Rheaply Provides Free Science Equipment to NEIU’s Biology Department

Joanna Vaklin, Comic Artist

Biology majors, Aafreen Khatoon and Emily Yalda look through the Rheaply website. Photo by Joanna Vaklin

Perhaps the biggest way for education to thrive is by sharing and communicating information. NEIU’s biology department is encouraging this idea by partnering up with Chicago-owned company, Rheaply.

Rheaply is asset exchange manager where students and institutions can share, exchange, rent surplus science equipment and participate in exchanging networks and knowledge.

Before this partnership, the NEIU biology department did not use a platform for gaining scientific research material for classes. The biology department used the word-of-mouth marketing strategy.

“We now [sic] have an opportunity to explore this wider network,” biology professor Dr. Aaron Schirmer said.

Schirmer played a big part in bringing Rheaply to NEIU by forming a connection with Rheaply’s CEO Garry Cooper at the yearly conference of the Society for Neuroscience.

Beginning of fall semester, the NEIU biology department began logging into and populating their Rheaply profile. They have hopes to connect and collaborate with some of the larger industries and institutions that can exchange resources for NEIU faculty to use in their lab classrooms. Students and staff can get “more for less.”

Rheaply was interested in having NEIU be part of their Chicago area test group. Tom Fecarotta, the marketing director at Rheaply, said they are “trying to understand how institutions where research that is happening on either a big or small scale can utilize this platform.”

“Our goal and Rheaply’s goal is that this will spread in other departments throughout Northeastern,” Fecarotta said.

“The familiarity of the website really drew NEIU towards Rheaply,” Schirmer said, “[Rheaply] created a user friendly interface that feels very similar to lots of common online marketplaces like Google Shopping and Amazon.”

“I don’t want to teach students techniques that were used 50 years ago,” says Schirmer, “I want them using the newest, latest, current, techniques and pieces of equipment.”

Partnering up with Rheaply could relieve many costly supplies in the biology department. The two year budget crisis at the university resulted in funding cuts.

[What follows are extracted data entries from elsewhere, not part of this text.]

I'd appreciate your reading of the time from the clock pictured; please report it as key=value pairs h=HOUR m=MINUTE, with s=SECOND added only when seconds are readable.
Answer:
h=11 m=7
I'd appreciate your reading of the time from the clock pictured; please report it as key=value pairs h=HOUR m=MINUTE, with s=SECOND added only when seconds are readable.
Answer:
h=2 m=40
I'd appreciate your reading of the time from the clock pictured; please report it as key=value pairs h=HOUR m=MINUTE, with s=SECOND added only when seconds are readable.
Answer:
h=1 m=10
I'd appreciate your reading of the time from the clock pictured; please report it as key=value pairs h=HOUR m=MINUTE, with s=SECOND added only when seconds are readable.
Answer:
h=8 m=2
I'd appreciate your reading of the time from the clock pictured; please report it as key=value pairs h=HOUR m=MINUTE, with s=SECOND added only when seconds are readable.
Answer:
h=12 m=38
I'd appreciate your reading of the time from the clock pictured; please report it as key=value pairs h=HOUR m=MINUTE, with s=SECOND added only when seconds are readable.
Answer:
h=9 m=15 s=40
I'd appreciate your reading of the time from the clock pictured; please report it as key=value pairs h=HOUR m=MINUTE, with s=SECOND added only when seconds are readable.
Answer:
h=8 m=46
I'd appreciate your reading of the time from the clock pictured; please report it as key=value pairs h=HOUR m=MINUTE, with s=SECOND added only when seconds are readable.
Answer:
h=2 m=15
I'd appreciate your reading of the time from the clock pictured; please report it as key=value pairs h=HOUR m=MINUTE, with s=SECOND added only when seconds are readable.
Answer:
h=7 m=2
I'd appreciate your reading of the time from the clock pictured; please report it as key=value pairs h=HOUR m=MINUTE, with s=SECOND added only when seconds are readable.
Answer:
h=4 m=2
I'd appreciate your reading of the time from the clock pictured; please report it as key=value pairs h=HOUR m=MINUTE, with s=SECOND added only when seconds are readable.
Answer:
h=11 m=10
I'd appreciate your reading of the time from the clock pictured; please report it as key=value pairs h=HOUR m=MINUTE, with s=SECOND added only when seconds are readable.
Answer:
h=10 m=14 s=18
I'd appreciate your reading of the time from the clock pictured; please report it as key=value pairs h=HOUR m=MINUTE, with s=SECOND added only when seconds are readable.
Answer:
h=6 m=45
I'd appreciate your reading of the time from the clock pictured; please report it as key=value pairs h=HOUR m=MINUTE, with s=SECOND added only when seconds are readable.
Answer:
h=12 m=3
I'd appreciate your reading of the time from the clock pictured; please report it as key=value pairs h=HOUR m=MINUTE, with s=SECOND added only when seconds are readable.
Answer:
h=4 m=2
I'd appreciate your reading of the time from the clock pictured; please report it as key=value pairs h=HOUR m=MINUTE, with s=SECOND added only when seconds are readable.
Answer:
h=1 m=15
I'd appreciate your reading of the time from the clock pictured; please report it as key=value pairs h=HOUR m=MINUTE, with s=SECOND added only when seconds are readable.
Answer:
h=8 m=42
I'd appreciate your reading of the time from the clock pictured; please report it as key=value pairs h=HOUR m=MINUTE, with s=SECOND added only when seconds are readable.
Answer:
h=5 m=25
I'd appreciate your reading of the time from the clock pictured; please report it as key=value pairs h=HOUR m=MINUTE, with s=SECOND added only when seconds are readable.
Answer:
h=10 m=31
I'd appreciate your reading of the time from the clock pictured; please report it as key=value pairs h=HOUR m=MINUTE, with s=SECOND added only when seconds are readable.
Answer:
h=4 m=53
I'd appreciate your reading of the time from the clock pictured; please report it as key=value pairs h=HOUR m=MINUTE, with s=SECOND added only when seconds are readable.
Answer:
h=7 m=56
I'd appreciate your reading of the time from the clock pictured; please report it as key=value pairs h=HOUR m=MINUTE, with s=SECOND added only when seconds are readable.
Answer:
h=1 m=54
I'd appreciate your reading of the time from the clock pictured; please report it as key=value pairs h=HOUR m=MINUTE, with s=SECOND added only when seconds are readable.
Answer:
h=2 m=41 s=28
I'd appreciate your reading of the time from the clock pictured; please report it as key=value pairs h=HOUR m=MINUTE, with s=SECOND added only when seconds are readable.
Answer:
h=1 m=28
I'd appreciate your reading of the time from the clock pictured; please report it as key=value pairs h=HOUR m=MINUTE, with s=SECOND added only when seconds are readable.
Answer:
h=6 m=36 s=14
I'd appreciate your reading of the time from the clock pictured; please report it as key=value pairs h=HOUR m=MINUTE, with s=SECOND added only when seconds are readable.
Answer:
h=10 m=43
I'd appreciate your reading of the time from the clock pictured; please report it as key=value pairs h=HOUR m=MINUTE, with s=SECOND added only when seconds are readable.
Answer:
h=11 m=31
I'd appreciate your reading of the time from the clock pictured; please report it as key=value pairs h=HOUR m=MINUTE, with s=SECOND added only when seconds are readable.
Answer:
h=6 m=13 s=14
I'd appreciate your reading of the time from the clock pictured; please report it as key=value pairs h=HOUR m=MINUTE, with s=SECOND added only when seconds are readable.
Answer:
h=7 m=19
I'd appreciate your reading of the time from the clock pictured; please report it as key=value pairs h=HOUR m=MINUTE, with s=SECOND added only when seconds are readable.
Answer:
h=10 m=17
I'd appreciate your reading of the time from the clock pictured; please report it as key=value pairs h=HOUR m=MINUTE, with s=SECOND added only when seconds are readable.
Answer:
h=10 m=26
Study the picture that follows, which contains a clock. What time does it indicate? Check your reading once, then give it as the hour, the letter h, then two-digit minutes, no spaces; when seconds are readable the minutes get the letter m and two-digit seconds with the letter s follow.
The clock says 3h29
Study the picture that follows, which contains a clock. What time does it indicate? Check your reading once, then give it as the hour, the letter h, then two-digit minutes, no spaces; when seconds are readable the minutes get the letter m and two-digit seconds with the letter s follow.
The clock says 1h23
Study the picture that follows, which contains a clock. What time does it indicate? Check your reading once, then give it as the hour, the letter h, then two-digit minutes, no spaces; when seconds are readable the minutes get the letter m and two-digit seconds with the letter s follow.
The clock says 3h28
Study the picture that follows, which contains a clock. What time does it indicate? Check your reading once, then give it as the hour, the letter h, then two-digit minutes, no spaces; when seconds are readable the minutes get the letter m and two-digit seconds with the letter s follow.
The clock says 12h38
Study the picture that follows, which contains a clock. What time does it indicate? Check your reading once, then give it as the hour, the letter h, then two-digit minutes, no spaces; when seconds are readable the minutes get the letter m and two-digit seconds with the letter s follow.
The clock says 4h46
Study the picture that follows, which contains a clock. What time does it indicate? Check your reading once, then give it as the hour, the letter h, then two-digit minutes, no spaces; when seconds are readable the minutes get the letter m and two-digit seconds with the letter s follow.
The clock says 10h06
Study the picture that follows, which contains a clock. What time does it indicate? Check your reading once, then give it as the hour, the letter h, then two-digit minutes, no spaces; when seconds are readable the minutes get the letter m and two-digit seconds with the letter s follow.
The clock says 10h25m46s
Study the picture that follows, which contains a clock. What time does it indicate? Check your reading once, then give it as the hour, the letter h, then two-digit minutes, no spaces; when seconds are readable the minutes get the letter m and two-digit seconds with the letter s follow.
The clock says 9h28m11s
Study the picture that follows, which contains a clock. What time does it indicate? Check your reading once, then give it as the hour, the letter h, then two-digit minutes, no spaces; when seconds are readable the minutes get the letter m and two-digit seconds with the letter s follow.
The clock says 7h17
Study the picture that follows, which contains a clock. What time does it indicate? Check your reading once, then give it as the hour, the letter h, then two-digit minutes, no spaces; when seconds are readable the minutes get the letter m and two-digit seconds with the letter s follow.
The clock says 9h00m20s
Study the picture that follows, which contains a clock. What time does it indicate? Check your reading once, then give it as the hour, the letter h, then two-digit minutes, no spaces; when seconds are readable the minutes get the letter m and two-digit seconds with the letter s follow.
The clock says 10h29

Schirmer said many supplies were “cut and cut and cut down to the bare minimum.”

Schirmer gives examples of the carts of netbook computers that the biology department uses for projects and labs.

“They are so old, and if we can find something better, it can enhance our ability to teach,” said Schirmer.

Emily Yalda, a biology student at NEIU, was involved in a SCSE research class this summer. Yalda felt that her “research was affected because the equipment was not up to date.”

Yalda said, “I wanted to take a picture of my cell research, but the camera that was connected to the microscope was so bad that I had to use my iPhone to take photos. So if we were to share someone else’s equipment that would really help and give us the right data.”

Cooper said Rheaply “was made with the students in mind … We can help young scientists with mentorship.”

NEIU is one of the first institutions on Rheaply along with Northwestern University in Evanston, Illinois, and other Chicago colleges such as University of Illinois at Chicago (UIC) and Rush University.

Rheaply also recently signed Emory University in Atlanta, Georgia, which is a medical institution that focuses on leading research. This means any NEIU students using Rheaply can form a connection with other students from different universities.

Any current student with an NEIU email can have access to Rheaply. They can create their own profile and interact with fellow students or universities. They can exchange anything from a math tutoring session to a test beaker for a chemistry lab.

“People were sharing items that would typically be for seven grand, and they would get it for free,” Fecarotta said, sharing one scenario that happened at Northwestern’s Feinberg School of Medicine.

The idea of sharing science supplies came from Cooper’s postdoctoral research fellow experience at Northwestern’s School of Medicine where they would throw out unused scientific supplies.

“We don’t know who needs it, but someone can,” said Dr. Cooper. “It’s important to use this value.”

Cooper said he understood firsthand the lack of resources in some schools. He said it opened his eyes.

“I would have never knew the problem if it wasn’t for my time at Northwestern,” Cooper said.

Biology student Aafreen Khatoon felt excited about the partnership and said, “If we have new equipment for the bio labs, it would help us, the students, learn the concepts hands-on.”

Garry Cooper aims at “making the students’ experience a lot more cheaper and collaborative” and wants to make “the procurement of resources as seamless as shopping on Amazon.”

 

 

 

 

 

Corrections made:

Rheaply is asset exchange manager where students and institutions can share, exchange, rent surplus science equipment and participate in exchanging networks and knowledge.

“People were sharing items that would typically be for seven grand, and they would get it for free,” Fecarotta said, sharing one scenario that happened at Northwestern’s Feinberg School of Medicine.

The idea of sharing science supplies came from Cooper’s postdoctoral research fellow experience at Northwestern’s School of Medicine where they would throw out unused scientific supplies.